### Exercise objective
What lines in the data below mention the string "which"? Copy them out.

====================

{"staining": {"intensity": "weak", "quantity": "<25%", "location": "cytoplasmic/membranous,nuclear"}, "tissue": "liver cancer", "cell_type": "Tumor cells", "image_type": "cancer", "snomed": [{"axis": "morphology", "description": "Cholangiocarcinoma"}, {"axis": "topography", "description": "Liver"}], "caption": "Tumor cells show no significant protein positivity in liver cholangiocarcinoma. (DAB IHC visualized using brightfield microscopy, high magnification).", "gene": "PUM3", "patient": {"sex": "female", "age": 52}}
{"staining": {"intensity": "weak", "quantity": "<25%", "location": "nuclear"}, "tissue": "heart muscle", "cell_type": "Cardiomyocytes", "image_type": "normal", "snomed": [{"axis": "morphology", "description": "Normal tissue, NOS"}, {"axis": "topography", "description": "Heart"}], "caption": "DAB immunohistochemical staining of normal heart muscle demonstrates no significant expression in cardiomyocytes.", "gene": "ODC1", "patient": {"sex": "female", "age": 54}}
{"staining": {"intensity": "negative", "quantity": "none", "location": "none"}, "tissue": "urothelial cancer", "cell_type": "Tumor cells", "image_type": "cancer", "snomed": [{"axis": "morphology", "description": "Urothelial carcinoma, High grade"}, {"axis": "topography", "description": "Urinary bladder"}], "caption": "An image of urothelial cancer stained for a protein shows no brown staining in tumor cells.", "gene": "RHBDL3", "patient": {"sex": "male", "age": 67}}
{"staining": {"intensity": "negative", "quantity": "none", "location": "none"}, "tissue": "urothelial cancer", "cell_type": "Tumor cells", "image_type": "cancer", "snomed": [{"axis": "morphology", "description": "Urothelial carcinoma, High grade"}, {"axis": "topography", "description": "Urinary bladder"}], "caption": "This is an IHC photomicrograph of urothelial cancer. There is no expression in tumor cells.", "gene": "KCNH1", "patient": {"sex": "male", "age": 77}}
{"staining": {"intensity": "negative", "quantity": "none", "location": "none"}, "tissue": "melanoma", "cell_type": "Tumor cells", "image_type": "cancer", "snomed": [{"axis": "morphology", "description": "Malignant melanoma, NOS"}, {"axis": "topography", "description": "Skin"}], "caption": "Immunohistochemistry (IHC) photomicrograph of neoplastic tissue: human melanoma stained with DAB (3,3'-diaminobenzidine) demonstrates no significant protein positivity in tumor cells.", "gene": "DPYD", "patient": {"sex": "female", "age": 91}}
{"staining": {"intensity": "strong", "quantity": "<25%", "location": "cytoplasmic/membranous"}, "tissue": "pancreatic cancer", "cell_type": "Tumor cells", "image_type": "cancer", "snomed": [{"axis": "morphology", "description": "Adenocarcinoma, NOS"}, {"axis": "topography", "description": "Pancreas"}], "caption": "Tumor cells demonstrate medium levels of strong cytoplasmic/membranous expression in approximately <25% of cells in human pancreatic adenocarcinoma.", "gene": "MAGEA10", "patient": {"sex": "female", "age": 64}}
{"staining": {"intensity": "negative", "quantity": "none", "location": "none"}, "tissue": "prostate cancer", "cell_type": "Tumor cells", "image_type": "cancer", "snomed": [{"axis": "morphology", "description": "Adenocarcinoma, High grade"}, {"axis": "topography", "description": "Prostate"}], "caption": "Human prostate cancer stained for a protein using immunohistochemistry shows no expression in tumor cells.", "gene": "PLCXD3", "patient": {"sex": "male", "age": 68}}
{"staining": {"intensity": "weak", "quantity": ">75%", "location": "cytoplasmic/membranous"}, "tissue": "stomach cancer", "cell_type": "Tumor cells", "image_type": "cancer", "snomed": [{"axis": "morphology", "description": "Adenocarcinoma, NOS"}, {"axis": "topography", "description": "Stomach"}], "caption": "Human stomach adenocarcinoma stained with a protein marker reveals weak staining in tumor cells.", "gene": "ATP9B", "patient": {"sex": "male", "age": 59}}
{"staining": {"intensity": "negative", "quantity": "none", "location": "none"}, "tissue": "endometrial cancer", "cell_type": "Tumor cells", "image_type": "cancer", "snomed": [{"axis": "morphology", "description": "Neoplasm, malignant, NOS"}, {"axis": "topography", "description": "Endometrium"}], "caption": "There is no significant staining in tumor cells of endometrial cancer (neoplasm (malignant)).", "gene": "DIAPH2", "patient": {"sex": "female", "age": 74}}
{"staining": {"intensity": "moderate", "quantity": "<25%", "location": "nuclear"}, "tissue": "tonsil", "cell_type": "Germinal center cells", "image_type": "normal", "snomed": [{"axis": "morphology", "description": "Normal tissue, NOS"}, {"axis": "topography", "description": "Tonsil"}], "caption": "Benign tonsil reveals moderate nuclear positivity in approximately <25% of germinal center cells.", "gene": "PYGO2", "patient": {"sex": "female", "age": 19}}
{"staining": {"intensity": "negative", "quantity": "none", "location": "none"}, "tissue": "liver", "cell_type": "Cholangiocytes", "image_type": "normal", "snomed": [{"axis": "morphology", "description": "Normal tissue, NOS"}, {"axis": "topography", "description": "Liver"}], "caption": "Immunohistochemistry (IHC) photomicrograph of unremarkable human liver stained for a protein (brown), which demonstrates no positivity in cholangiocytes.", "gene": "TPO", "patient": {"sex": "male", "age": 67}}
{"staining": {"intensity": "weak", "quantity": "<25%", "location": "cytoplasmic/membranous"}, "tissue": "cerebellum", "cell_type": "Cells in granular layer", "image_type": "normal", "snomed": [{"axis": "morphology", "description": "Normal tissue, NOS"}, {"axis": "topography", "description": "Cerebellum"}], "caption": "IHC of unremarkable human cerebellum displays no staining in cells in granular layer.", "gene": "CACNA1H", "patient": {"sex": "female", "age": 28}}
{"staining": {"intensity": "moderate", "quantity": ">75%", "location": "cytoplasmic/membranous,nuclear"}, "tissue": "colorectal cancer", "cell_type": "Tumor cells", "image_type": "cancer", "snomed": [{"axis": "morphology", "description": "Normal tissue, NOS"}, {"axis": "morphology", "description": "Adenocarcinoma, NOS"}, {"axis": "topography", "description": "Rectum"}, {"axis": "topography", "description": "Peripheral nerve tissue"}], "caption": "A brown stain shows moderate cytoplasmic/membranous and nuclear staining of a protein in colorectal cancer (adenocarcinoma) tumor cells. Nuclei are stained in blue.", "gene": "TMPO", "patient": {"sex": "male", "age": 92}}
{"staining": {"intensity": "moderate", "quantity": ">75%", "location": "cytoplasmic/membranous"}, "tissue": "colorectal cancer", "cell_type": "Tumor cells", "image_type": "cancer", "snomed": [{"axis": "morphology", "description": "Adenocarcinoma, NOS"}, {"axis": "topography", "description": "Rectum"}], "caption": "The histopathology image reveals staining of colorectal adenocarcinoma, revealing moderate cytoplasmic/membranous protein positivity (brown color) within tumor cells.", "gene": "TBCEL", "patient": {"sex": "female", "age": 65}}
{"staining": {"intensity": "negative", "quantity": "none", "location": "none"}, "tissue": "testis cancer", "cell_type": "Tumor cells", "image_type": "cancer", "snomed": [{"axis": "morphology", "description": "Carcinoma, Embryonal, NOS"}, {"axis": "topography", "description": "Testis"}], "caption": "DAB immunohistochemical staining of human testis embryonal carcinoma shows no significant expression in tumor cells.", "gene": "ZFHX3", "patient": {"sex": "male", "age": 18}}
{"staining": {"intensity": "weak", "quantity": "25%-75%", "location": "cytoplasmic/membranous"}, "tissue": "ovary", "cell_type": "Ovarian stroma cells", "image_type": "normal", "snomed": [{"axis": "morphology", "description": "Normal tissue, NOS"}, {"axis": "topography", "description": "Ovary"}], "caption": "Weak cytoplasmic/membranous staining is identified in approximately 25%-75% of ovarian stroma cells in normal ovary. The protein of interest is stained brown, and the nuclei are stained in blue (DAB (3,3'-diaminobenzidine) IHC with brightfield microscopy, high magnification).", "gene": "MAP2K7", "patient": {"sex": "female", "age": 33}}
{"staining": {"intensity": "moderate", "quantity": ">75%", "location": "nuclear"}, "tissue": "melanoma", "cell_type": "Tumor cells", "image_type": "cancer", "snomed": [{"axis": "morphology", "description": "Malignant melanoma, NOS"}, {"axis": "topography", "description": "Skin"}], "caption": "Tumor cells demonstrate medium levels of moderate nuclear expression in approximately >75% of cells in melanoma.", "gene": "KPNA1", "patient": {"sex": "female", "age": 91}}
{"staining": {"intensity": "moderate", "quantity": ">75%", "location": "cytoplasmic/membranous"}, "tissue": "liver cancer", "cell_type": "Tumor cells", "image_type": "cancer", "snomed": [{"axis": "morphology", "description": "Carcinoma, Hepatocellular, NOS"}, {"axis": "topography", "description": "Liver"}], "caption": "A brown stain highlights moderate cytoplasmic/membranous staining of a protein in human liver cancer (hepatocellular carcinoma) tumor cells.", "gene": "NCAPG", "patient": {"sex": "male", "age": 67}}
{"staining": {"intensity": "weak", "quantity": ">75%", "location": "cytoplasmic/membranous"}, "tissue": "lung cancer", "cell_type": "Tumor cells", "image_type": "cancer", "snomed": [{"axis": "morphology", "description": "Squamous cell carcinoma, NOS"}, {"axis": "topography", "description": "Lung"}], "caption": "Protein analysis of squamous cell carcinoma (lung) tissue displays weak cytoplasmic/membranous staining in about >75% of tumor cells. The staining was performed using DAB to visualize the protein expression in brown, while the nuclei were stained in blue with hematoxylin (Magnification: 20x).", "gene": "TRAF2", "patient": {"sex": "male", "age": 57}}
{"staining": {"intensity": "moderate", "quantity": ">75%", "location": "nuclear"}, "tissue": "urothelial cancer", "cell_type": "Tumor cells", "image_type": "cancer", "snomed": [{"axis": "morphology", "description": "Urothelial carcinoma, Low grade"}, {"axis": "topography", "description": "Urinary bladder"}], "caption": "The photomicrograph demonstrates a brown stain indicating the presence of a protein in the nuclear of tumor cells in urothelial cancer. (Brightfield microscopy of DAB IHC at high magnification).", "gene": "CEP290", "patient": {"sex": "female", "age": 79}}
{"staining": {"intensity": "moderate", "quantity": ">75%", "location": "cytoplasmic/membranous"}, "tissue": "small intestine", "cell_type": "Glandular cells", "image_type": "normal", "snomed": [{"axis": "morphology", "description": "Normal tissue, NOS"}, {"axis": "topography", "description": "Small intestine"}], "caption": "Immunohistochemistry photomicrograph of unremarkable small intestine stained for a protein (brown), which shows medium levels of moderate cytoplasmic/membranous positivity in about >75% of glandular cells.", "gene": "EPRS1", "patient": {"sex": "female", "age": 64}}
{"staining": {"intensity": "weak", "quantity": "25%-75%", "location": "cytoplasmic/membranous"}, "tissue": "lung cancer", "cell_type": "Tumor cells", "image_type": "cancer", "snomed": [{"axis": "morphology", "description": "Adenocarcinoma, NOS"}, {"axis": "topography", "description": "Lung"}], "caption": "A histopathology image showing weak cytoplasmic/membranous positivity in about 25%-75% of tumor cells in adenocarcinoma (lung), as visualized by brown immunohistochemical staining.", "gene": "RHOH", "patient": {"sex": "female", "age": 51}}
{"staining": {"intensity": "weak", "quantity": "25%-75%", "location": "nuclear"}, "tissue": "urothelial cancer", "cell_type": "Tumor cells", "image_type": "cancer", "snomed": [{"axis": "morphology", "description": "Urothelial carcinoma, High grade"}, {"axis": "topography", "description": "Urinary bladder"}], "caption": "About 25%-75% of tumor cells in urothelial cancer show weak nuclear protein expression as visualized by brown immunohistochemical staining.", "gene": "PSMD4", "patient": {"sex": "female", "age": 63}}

====================

### Written answer
{"staining": {"intensity": "negative", "quantity": "none", "location": "none"}, "tissue": "liver", "cell_type": "Cholangiocytes", "image_type": "normal", "snomed": [{"axis": "morphology", "description": "Normal tissue, NOS"}, {"axis": "topography", "description": "Liver"}], "caption": "Immunohistochemistry (IHC) photomicrograph of unremarkable human liver stained for a protein (brown), which demonstrates no positivity in cholangiocytes.", "gene": "TPO", "patient": {"sex": "male", "age": 67}}
{"staining": {"intensity": "moderate", "quantity": ">75%", "location": "cytoplasmic/membranous"}, "tissue": "small intestine", "cell_type": "Glandular cells", "image_type": "normal", "snomed": [{"axis": "morphology", "description": "Normal tissue, NOS"}, {"axis": "topography", "description": "Small intestine"}], "caption": "Immunohistochemistry photomicrograph of unremarkable small intestine stained for a protein (brown), which shows medium levels of moderate cytoplasmic/membranous positivity in about >75% of glandular cells.", "gene": "EPRS1", "patient": {"sex": "female", "age": 64}}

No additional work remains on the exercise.